Saved entries:
******************************

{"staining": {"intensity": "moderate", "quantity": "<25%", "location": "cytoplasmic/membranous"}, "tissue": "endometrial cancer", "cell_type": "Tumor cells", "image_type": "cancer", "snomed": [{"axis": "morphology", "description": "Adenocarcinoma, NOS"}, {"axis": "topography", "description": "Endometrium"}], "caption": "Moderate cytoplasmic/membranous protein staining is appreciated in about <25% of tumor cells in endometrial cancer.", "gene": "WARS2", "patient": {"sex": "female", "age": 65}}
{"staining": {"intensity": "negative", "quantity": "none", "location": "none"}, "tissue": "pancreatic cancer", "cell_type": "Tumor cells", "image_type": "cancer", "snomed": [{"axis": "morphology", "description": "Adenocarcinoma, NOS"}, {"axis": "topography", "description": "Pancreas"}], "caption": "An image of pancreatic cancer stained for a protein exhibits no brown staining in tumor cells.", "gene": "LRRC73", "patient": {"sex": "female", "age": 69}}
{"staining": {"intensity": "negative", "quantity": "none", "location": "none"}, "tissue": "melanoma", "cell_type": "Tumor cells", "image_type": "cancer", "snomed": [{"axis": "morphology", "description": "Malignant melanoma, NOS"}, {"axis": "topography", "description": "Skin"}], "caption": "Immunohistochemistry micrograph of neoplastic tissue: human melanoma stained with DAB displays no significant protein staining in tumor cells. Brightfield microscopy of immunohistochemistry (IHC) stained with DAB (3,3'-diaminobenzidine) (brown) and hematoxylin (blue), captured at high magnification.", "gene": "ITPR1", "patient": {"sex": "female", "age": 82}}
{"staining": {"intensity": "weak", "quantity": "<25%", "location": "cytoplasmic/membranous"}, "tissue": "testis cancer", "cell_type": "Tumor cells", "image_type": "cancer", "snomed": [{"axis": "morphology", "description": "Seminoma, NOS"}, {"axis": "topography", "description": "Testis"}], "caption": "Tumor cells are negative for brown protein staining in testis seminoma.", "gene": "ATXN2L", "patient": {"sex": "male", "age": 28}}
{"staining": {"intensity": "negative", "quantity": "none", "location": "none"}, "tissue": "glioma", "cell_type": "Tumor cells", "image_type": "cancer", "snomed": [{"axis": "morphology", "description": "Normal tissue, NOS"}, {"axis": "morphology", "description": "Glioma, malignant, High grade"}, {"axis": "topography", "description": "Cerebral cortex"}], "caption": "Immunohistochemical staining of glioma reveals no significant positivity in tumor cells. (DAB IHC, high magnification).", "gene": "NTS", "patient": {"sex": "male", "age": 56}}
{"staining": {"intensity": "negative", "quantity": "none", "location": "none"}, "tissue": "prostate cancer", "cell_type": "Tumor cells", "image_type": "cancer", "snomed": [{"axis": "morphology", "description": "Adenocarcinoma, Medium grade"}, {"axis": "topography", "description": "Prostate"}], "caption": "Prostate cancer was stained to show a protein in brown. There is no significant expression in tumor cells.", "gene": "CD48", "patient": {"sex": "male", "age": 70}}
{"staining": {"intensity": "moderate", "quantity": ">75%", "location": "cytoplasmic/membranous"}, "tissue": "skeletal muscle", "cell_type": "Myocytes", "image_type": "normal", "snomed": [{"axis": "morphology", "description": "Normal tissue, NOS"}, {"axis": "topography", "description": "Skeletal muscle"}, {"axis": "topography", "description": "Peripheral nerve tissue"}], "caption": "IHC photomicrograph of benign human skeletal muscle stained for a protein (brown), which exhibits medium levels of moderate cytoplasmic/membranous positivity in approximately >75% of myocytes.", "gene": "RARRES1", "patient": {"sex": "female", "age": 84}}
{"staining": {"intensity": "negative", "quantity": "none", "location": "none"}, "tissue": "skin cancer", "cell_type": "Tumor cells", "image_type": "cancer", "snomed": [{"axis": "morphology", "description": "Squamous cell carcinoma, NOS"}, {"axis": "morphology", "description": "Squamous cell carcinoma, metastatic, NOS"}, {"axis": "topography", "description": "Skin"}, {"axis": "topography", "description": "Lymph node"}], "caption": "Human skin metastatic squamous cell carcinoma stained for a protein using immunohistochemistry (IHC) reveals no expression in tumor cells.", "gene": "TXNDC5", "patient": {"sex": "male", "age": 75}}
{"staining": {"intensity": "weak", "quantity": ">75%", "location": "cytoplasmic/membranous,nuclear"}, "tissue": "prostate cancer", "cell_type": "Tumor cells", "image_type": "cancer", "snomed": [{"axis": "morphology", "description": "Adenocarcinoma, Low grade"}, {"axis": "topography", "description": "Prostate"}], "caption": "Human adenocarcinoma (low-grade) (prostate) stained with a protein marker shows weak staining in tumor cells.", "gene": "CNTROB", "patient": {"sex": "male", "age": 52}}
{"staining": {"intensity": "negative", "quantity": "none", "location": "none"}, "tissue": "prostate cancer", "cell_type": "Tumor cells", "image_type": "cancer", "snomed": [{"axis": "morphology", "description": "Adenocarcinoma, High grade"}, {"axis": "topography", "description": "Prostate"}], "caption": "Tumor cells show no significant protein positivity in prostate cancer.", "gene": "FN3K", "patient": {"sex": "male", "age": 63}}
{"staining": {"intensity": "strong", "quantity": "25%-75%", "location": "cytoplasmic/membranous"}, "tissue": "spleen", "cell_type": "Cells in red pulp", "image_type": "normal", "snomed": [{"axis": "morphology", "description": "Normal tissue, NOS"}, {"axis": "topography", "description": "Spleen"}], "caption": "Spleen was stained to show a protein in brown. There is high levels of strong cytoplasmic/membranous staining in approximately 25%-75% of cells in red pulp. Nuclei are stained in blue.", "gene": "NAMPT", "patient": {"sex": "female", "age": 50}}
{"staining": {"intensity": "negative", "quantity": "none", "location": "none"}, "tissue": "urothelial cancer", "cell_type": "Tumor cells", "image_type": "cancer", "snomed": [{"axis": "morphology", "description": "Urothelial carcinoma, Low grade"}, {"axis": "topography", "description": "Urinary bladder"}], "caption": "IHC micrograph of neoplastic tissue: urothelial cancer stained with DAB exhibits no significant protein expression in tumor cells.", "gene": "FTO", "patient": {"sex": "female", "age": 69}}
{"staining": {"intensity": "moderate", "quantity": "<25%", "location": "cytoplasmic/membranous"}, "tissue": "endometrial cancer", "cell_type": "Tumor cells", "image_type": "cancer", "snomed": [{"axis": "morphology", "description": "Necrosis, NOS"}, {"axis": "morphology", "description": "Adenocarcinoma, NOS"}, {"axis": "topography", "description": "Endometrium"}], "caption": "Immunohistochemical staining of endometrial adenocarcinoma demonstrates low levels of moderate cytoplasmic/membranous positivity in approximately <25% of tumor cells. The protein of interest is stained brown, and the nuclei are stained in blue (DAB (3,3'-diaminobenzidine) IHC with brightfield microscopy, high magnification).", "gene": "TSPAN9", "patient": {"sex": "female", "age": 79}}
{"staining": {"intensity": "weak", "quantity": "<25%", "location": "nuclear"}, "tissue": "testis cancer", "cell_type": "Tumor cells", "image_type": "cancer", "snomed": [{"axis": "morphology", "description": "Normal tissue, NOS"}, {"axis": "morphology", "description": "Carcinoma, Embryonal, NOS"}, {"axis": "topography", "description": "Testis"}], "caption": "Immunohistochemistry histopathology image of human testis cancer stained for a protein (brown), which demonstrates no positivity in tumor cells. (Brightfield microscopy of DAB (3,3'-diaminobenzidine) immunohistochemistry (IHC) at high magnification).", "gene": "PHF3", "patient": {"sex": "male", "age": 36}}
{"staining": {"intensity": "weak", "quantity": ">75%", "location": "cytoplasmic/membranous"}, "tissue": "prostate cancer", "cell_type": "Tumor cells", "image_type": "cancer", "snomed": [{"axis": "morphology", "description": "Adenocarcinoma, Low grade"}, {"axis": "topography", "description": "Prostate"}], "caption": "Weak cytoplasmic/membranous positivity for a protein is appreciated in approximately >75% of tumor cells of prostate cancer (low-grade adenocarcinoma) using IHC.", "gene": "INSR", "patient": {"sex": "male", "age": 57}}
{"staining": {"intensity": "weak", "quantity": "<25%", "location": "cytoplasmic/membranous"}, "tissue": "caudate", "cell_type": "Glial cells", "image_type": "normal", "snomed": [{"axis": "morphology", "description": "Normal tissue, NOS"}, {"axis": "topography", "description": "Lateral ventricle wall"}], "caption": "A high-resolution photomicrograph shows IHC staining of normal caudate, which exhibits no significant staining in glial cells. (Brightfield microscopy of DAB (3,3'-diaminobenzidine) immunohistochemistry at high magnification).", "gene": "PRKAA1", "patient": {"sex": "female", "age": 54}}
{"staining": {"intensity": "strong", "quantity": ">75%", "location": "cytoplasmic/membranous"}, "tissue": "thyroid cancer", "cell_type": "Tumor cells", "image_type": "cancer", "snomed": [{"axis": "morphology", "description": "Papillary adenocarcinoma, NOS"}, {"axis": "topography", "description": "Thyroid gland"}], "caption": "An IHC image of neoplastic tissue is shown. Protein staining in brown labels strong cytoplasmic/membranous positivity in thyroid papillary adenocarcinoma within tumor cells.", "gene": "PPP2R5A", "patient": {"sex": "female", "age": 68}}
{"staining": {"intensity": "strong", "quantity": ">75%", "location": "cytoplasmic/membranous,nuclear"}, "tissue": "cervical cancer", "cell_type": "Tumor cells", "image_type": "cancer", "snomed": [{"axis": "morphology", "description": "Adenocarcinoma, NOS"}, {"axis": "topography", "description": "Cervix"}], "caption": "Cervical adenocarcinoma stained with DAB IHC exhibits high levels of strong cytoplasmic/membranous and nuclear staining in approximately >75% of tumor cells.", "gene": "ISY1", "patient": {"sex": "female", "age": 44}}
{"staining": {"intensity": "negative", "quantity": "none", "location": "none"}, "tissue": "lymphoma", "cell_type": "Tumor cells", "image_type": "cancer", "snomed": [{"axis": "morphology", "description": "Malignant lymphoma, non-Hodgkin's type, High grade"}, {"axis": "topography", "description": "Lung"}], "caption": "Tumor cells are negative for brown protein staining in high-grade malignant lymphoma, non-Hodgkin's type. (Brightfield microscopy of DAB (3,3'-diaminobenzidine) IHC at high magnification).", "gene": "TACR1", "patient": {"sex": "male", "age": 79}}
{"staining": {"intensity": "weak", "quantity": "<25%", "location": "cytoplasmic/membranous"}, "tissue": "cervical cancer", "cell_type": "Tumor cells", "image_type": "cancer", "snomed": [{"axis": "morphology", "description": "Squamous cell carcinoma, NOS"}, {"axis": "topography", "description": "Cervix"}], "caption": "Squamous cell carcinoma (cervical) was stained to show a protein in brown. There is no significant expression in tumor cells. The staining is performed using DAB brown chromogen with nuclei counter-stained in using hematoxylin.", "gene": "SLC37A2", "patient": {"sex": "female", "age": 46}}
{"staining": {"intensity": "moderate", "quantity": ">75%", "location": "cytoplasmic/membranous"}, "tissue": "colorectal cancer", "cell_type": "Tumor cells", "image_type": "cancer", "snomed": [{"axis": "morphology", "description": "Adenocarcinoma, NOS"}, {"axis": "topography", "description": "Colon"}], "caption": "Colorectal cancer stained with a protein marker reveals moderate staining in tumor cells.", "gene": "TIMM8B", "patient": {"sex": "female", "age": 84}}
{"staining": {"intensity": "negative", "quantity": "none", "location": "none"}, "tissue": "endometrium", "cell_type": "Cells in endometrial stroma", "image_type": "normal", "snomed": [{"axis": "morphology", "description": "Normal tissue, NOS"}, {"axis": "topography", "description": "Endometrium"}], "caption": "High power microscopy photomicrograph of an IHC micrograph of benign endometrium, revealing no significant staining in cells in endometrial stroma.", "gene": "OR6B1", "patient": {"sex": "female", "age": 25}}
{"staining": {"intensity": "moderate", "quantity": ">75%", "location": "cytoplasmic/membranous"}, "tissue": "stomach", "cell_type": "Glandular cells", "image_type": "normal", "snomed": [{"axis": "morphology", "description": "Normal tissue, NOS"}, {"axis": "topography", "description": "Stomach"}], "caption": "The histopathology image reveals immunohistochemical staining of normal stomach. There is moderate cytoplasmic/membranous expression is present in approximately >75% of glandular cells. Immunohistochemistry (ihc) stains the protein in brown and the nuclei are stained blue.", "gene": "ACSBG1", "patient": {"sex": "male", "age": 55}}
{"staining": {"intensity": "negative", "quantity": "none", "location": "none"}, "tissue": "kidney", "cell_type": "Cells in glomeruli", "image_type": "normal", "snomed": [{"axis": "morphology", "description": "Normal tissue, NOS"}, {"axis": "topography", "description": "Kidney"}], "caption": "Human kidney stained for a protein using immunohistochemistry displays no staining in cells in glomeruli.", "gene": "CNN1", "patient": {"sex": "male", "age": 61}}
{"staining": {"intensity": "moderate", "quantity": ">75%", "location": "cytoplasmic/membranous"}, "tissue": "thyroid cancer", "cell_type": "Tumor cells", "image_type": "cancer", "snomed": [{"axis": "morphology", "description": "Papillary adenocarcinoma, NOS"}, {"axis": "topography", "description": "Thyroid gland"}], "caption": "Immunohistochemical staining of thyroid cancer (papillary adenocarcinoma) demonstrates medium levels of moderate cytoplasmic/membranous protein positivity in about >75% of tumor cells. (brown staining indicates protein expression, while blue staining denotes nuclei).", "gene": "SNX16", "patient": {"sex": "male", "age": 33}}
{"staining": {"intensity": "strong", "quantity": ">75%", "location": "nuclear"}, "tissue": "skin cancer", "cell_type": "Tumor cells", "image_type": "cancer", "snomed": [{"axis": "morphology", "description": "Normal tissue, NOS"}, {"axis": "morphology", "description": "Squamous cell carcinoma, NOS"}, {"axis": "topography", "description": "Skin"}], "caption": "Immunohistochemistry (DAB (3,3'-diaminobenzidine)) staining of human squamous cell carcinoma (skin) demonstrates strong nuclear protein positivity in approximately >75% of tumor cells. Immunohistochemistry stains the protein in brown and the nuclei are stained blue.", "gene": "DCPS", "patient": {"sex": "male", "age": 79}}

******************************

Up to and including the line with "image of pancreatic", output every line of the records above exactly, starting from the first; output nothing else.

{"staining": {"intensity": "moderate", "quantity": "<25%", "location": "cytoplasmic/membranous"}, "tissue": "endometrial cancer", "cell_type": "Tumor cells", "image_type": "cancer", "snomed": [{"axis": "morphology", "description": "Adenocarcinoma, NOS"}, {"axis": "topography", "description": "Endometrium"}], "caption": "Moderate cytoplasmic/membranous protein staining is appreciated in about <25% of tumor cells in endometrial cancer.", "gene": "WARS2", "patient": {"sex": "female", "age": 65}}
{"staining": {"intensity": "negative", "quantity": "none", "location": "none"}, "tissue": "pancreatic cancer", "cell_type": "Tumor cells", "image_type": "cancer", "snomed": [{"axis": "morphology", "description": "Adenocarcinoma, NOS"}, {"axis": "topography", "description": "Pancreas"}], "caption": "An image of pancreatic cancer stained for a protein exhibits no brown staining in tumor cells.", "gene": "LRRC73", "patient": {"sex": "female", "age": 69}}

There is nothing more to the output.